The Natural History Museum has won 2 Evening Standard People’s Choice Awards, the Best London for Free Experience and the Best Family Fun, which are part of the BT Visit London Awards 2010 announced last week.
Visit London is the official visitor organisation for the city and Visit London Awards are a celebration of the attractions, people and businesses that make London a world-class city.
Madeleine May was the 25 millionth visitor to the Museum since free entry began in December 2001.
‘It’s wonderful to have been awarded these accolades especially by the people of London themselves,’ says Sharon Ament, the Museum's Director of Public Engagement.
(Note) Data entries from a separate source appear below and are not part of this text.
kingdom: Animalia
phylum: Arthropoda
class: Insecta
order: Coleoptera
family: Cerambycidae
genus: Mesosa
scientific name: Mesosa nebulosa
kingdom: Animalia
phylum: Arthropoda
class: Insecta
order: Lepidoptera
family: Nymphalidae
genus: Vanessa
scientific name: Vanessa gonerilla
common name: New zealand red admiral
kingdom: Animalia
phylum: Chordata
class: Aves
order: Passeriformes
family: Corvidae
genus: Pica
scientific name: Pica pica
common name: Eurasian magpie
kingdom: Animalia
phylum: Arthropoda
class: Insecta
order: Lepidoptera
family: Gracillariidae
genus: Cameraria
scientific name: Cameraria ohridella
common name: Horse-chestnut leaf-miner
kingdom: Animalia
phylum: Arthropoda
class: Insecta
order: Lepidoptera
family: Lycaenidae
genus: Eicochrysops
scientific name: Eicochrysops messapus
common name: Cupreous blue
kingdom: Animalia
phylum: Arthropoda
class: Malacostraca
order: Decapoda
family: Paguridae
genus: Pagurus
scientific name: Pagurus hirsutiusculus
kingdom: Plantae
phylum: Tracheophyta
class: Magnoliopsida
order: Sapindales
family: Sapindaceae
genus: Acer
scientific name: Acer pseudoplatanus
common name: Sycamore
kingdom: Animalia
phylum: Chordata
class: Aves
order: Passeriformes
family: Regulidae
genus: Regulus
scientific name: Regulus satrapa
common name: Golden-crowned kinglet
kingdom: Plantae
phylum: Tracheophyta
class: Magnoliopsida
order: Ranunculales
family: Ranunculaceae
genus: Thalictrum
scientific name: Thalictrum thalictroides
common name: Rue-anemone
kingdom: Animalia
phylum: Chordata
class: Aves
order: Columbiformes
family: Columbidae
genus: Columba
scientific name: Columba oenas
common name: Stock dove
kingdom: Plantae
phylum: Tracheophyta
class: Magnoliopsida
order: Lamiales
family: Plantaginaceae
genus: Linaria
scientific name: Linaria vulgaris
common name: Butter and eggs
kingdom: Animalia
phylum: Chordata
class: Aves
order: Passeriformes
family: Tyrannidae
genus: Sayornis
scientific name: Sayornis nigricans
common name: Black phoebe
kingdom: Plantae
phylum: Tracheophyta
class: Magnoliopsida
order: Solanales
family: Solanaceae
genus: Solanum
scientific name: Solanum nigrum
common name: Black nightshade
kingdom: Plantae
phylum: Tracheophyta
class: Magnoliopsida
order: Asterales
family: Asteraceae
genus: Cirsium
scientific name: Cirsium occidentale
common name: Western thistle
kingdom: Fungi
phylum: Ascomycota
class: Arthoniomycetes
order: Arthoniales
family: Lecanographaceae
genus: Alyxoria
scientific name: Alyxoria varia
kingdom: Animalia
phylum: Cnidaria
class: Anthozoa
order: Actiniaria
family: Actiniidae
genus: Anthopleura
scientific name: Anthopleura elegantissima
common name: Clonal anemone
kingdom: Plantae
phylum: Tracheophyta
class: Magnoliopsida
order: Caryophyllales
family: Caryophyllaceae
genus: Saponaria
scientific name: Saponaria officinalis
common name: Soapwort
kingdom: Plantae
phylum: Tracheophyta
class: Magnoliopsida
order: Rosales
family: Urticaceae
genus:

‘We know that our 4.5 million visitors love the time that they spend with the dinosaurs or in the Darwin Centre and winning the Evening Standard awards confirms that we are providing a truly memorable experience for young people and families.
‘It’s a testament to the hard work of our teams who help our visitors to have the best time that they possibly can 362 days of the year.
The Natural History Museum attracted its record number of visitors in the last year with more than 4.5 million visiting the exciting exhibits, events and exhibitions.
The Diplodocus in the Central Hall is always a spectacular greeting to visitors entering the Museum. Known as Dippy, it is a cast and was made from 5 different Diplodocus skeletons over 18 months and has been at the Museum since 1905.
The Museum's interactive film Who do you think you really are? uses cutting edge technology to bring the evolutionary past to life in front of your eyes
And always popular with families is the Dinosaur gallery with its terrifying giant animatronic T.rex. Visitors can explore the 160 million years of the dinosaur era.
Prince William opened the Darwin Centre, a dramatic new public space, in September 2009. Visitors interact with some of the 300 scientists that work at the Museum finding out about their research and how they look after the 22 million specimens housed there.
Daily Spirit Collection Tours let visitors get a behind-the-scenes glimpse of the 27km of shelves and tanks holding specimens such as a giant squid and a colossal squid.
The newly launched interactive film Who do you think you really are? uses cutting edge technology to bring the evolutionary past to life. It includes a virtual dinosaur and early human, brought to life in front of your eyes with augmented reality.